Texto seleccionado:

Este planteo resulta inobjetable teniendo presente las propias profecías bíblicas, ya que predicen un cambio importante en el futuro. Si actualmente predomina la religión de la fe y de lo sobrenatural, el cambio importante ha de conducir a la religión de lo evidente y de lo natural. De lo contrario, no ha de haber ningún cambio esencial por lo que tampoco la profecía bíblica ha de ser verdadera (los que promueven la fe en la Biblia no creen entonces en la validez de la profecía apocalíptica por cuanto tampoco creen en el cambio que la ha de justificar).
El filósofo romano Epicteto advirtió hace varios siglos respecto de la diferencia existente entre el conocimiento puramente contemplativo y aquél que nos sugiere acciones accesibles a nuestras decisiones. Debemos distinguir entre religión moral y religión contemplativa. La primera implica priorizar nuestra actitud cooperativa mientras que la segunda implica priorizar nuestra actitud cognitiva. Incluso se ha llegado al extremo de considerar que la virtud del creyente está asociada a la postura filosófica adoptada en lugar de vincularla al cumplimiento de los mandamientos. Se puede ser creyente sin cumplir con los mandamientos, mientras que se puede ser no creyente y cumplir con ellos. Jaime Balmes escribió: “Son muchas y muy varias las religiones que dominan en los diferentes puntos de la Tierra: ¿sería posible que todas fuesen verdaderas? El sí y el no, con respecto a una misma cosa, no puede ser verdadero a un mismo tiempo. Los judíos dicen que el Mesías no ha venido, los cristianos afirman que sí; los musulmanes respetan a Mahoma como insigne profeta, los cristianos le miran como solemne impostor; los católicos sostienen que la Iglesia es infalible en puntos de dogma y de moral, los protestantes lo niegan; la verdad no puede estar por ambas partes, unos y otros se engañan. Luego es un absurdo decir que todas las religiones son verdaderas”.

Datos proporcionados:

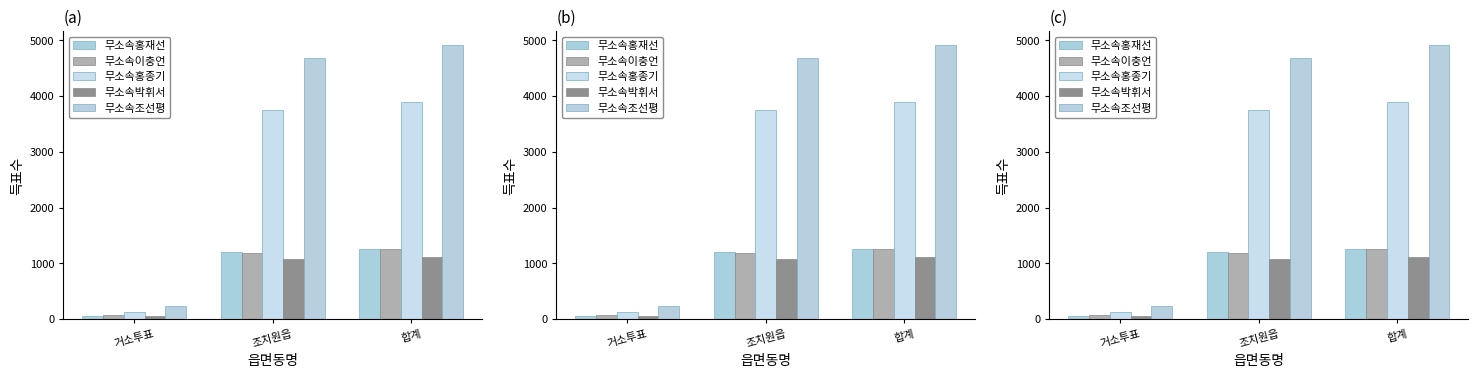

What is the maximum value for 무소속이충언?

1256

Tareas requeridas:
(a) Reproduce palabra por palabra el texto sobre religión, empezando por "Este planteo resulta" y siguiendo hasta "ha de justificar).".
(b) Escribe la parte que sigue al texto sobre religión, comenzando después de su última oración.
El listado no hace falta para resolver nada de lo que aquí se pide.

Respuestas:
(a)
Este planteo resulta inobjetable teniendo presente las propias profecías bíblicas, ya que predicen un cambio importante en el futuro. Si actualmente predomina la religión de la fe y de lo sobrenatural, el cambio importante ha de conducir a la religión de lo evidente y de lo natural. De lo contrario, no ha de haber ningún cambio esencial por lo que tampoco la profecía bíblica ha de ser verdadera (los que promueven la fe en la Biblia no creen entonces en la validez de la profecía apocalíptica por cuanto tampoco creen en el cambio que la ha de justificar).

(b)
Desde el punto de vista de la religión natural se sostiene que el resurgimiento moral del hombre no sólo requiere del conocimiento y acatamiento de la ley natural, sino también de una decidida búsqueda de una mejora intelectual, ya que la predisposición a mantener nuestra mente ocupada con pensamientos importantes, deja poco tiempo y lugar para el pensamiento superfluo e incluso negativo hacia los demás. De ahí que el amor a Dios puede interpretarse, no como un proceso empático similar al destinado a los demás seres humanos, sino como “el amor intelectual de Dios” propuesto por Baruch de Spinoza.
El predominio de la religión moral sobre la religión contemplativa implica un todo coherente con la ética y con las ciencias que estudian al hombre. Jaime Balmes escribe al respecto: “Las ideas morales no se nos han dado como objetos de pura contemplación, sino como reglas de conducta: no son especulativas, son eminentemente prácticas: por esto no necesitan del análisis científico para que puedan regir al individuo y a la sociedad. Antes de las escuelas filosóficas había moralidad en los individuos y en los pueblos”.
“Así, pues, al entrar en el examen de la moral, es preciso considerar que se trata de un hecho; las teorías no serán verdaderas si no están acordes con él. La filosofía debe explicarle, no alterarle; pues no se ocupa de un objeto que ella haya inventado y que puede modificar, sino de un hecho que se le da para que lo examine. Por ese motivo, los elementos constitutivos de las ideas morales es necesario buscarlos en la razón, en la conciencia, en el sentido común. Siendo reguladores de la conducta del hombre, no pueden estar en contradicción con los medios perceptivos del humano linaje: debiendo dominar en la conciencia, han de encontrarse en la conciencia misma”.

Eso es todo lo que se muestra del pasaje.